The annual Royal Melbourne Show is on.  It's easy to know this if you're catching a train from Flinders Street Station.  While I was waiting to catch a train home this afternoon, a train from the show ground arrived.  As the doors opened the people coming out could have been no where else.

There were kids carrying oversized, inflatable hammers! oversized stuffed animals with their own faces painted to match!  Teenagers laden with show bags from every conceivable brand and giant buckets of multi-coloured fairy floss.  Parents trying to round up and keep track of their kids and the kids were either over tired or over excited.  And probably pumped full of fast food and sugar.

I've lived in Melbourne since 2000 and have never been to the show.  Yet when I was at boarding school, the Toowoomba Show holiday was something to really look forward to.  It was a place to fraternise with boys from the Grammar School.  Fraternising meant screaming until they were deaf as they casually draped an arm across your shoulder on terrifying, dizzying rides.  It was very important to be cool and casual.

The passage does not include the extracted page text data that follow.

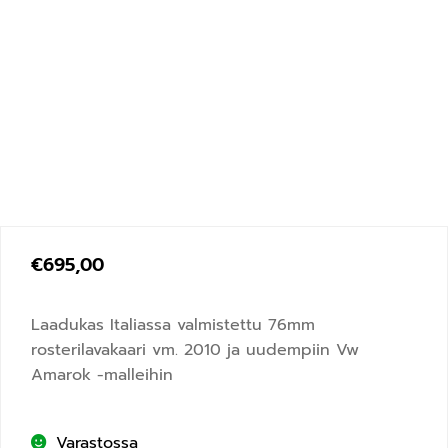
€
695,00
Laadukas Italiassa valmistettu 76mm
rosterilavakaari vm. 2010 ja uudempiin Vw
Amarok -malleihin
Varastossa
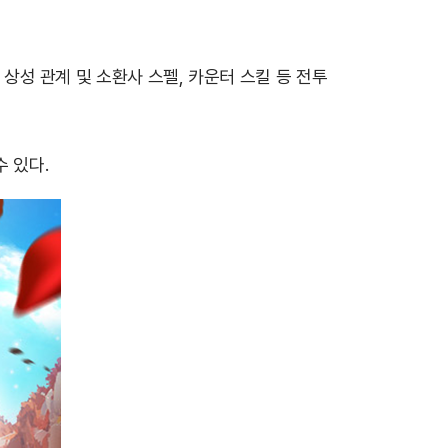
 상성 관계 및 소환사 스펠, 카운터 스킬 등 전투
수 있다.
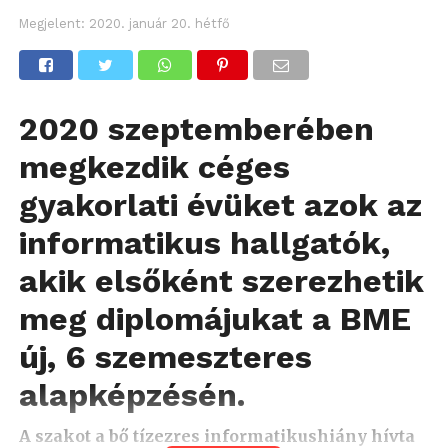
Megjelent:
2020. január 20. hétfő
2020 szeptemberében
megkezdik céges
gyakorlati évüket azok az
informatikus hallgatók,
akik elsőként szerezhetik
meg diplomájukat a BME
új, 6 szemeszteres
alapképzésén.
A szakot a bő tízezres informatikushiány hívta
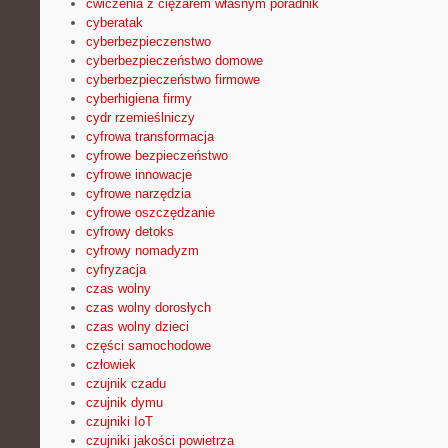
ćwiczenia z ciężarem własnym poradnik
cyberatak
cyberbezpieczenstwo
cyberbezpieczeństwo domowe
cyberbezpieczeństwo firmowe
cyberhigiena firmy
cydr rzemieślniczy
cyfrowa transformacja
cyfrowe bezpieczeństwo
cyfrowe innowacje
cyfrowe narzędzia
cyfrowe oszczędzanie
cyfrowy detoks
cyfrowy nomadyzm
cyfryzacja
czas wolny
czas wolny dorosłych
czas wolny dzieci
części samochodowe
człowiek
czujnik czadu
czujnik dymu
czujniki IoT
czujniki jakości powietrza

I can now understand my parents' dread at the prospect of the Show.  It seems to be an operation to suck the money right out of your pockets.  Although I do remember going to the Royal Easter Show in Sydney when I was a child. I can't remember how old I was - perhaps around 5.  I wanted three things:

1. a pair of those gigantic sunglasses, preferably in pink
2. a kewpee doll with a pink dress
3. a ride on the ferris wheel.

I got all three things.  Numbers one and two passed without incident.  Number three ended in tears.  And that was just my mother.  Perhaps my fear of heights stemmed from this early trauma, stranded at the very top of the wheel for hours while the skinny guy in charge of the rides loaded passengers and rolled himself a cigarette.

At the age of about 10, my brother and I spent hours on a ride called the Music Machine or Music Express at a rural show.  We laughed our heads off.  It was such fun.  It went really fast and up and down, but we were always attached to the ground.  "Knock on Wood" by Amii Stewart was the song that played over and over and over and over.  (Almost as much fun as when we put Billy Ray Cyrus singing "Achy Breaky Heart" on high rotation while we learned how to juggle.)

I don't think I'll be going this year. The other thing I remember is the weird looking chickens.  How can anything live up to those memories?